Extrait du document

COMPOSITION DE LA COUR : En application des dispositions des articles 805 et 907 du code de procédure civile, l'affaire a été débattue le 11 octobre 2022, en audience publique, les avocats ne s'y étant pas opposés, devant M. Marc BAILLY, Président de chambre et Mme Pascale SAPPEY-GUESDON, Conseillère.

Ces magistrats ont rendu compte des plaidoiries dans le délibéré de la Cour, entendu en son rapport, composée de : M. Marc BAILLY, Président de chambre, M. Vincent BRAUD, Président, MME Pascale SAPPEY-GUESDON, Conseillère

Greffier, lors des débats : Madame Anaïs DECEBAL

ARRÊT : - CONTRADICTOIRE - par mise à disposition de l'arrêt au greffe de la Cour, les parties en ayant été préalablement avisées dans les conditions prévues au deuxième alinéa de l'article 450 du code de procédure civile. - signé par Marc BAILLY, Président de chambre et par Yulia TREFILOVA, Greffière, présente lors de la mise à disposition.

 

EXPOSÉ DU LITIGE                                                           (N.B. : mention ne figurant pas sur l’original)

FAITS PROCÉDURE ET PRÉTENTIONS DES PARTIES :

Par déclaration reçue au greffe de la cour le 19 décembre 2020, monsieur X. a interjeté appel du jugement du tribunal judiciaire de Bobigny, rendu le 3 novembre 2020 dans l'instance l'opposant à la société LE CREDIT LYONNAIS selon un dispositif rédigé en ces termes :

« - Déclare le Crédit Lyonnais recevable et bienfondé en ses prétentions,

- Condamne M. X. à payer au Crédit Lyonnais la somme principale de 107.823,48 euros, assortie des intérêts de retard calculés au taux contractuel de 2,15 % l'an sur la somme de 100.487,59 euros et au taux légal sur la somme de 7.335,89 euros à compter du 16 novembre 2019 jusqu'à parfait paiement, avec capitalisation des intérêts échus pour une année entière à compter de la date de l'assignation dans les conditions de l'article 1343-2 du code civil,

- Condamne M. X. aux entiers dépens, dont distraction au profit de Maître Magali Tardieu-Confavreux en application de l'article 699 du code de procédure civile,

- Condamne M. X. à payer au Crédit Lyonnais la somme de 2.500 euros à titre d'indemnité de procédure sur le fondement de l'article 700 du code de procédure civile,

- Ordonne l'exécution provisoire du jugement,

- Déclare M. X. mal fondé en l'ensemble de ses prétentions, et l'en a déboute, en ce comprise sa demande au titre de l'article 700 du code de procédure civile. »

Matériau
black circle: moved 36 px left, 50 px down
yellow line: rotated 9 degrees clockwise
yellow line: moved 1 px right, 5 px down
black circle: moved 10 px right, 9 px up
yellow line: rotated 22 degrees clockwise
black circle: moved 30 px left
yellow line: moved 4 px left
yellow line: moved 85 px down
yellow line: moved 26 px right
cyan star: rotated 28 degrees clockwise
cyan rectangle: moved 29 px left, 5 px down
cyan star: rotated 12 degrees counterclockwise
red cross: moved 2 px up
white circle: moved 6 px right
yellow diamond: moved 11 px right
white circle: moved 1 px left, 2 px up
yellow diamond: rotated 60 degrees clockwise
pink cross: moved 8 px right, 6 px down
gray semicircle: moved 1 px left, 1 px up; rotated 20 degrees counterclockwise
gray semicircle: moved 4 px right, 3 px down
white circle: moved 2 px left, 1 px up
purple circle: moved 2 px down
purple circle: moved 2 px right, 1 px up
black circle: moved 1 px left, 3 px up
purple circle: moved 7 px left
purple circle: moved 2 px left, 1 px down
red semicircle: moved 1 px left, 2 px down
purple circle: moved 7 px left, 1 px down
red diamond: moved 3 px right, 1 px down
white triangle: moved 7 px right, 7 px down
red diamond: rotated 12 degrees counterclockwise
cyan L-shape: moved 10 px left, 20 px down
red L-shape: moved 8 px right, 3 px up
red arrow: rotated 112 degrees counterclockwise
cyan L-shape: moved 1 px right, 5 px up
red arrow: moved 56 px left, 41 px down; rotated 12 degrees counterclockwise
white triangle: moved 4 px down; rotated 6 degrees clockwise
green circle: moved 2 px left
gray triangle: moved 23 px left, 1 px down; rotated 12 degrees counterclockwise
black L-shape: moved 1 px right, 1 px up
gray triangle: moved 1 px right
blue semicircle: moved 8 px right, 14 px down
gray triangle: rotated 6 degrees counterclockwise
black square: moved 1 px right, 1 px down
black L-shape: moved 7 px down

Tâches à réaliser
#1 Selon l'extrait de l'arrêt, à quelle date l'affaire a-t-elle été débattue en audience publique ?
#2 Poursuivez l'extrait de l'arrêt de la cour à partir de sa dernière phrase.

Réponses
#1 Le 11 octobre 2022.

#2
À l'issue de la procédure d'appel clôturée le 13 septembre 2022 les moyens et prétentions des parties s'exposent de la manière suivante.

[*]

Par uniques conclusions communiquées par voie électronique le 18 mars 2021 l'appelant demande à la cour,

« Vu les articles 1104 et 1240 du code civil,

Vu les pièces versées aux débats,

Vu la jurisprudence, »

de bien vouloir :

« -Infirmer le jugement qui lui est déféré en toutes ses dispositions,

Statuant à nouveau :

- Constater qu'il n'a commis aucune violation de ses obligations contractuelles,

- Constater qu'il a été à jour du règlement de toutes les échéances,

- Dire qu'il a été volontairement empêché de continuer les remboursements par la fermeture unilatérale de son compte ouvert au CREDIT LYONNAIS,

- Juger qu'il n'a commis aucune faute sur le terrain de l'article 1240 du code civil,

- Dire que le CREDIT LYONNAIS ne démontre pas ses allégations,

- Juger que le CREDIT LYONNAIS a violé ses obligations contractuelles suivant lesquelles il doit assurer le bon fonctionnement des comptes des clients en fermant unilatéralement son compte,

- Condamner le CREDIT LYONNAIS à lui verser la somme de 10 000 euros sur le fondement de l'article 1240 du code civil,

- Condamner le CREDIT LYONNAIS à lui payer la somme de 2 000 euros en application de l'article 700 du code civil (sic),

- Rejeter toutes les demandes, fins et conclusions du CREDIT LYONNAIS. »

[*]

Par uniques conclusions communiquées par voie électronique le 16 juin 2021 l'intimé demande à la cour,

« Vu les articles 1104, 1231-1, 1231-5 et 1240 du code civil

Vu l'article L. 312-1-1 du code monétaire et financier, »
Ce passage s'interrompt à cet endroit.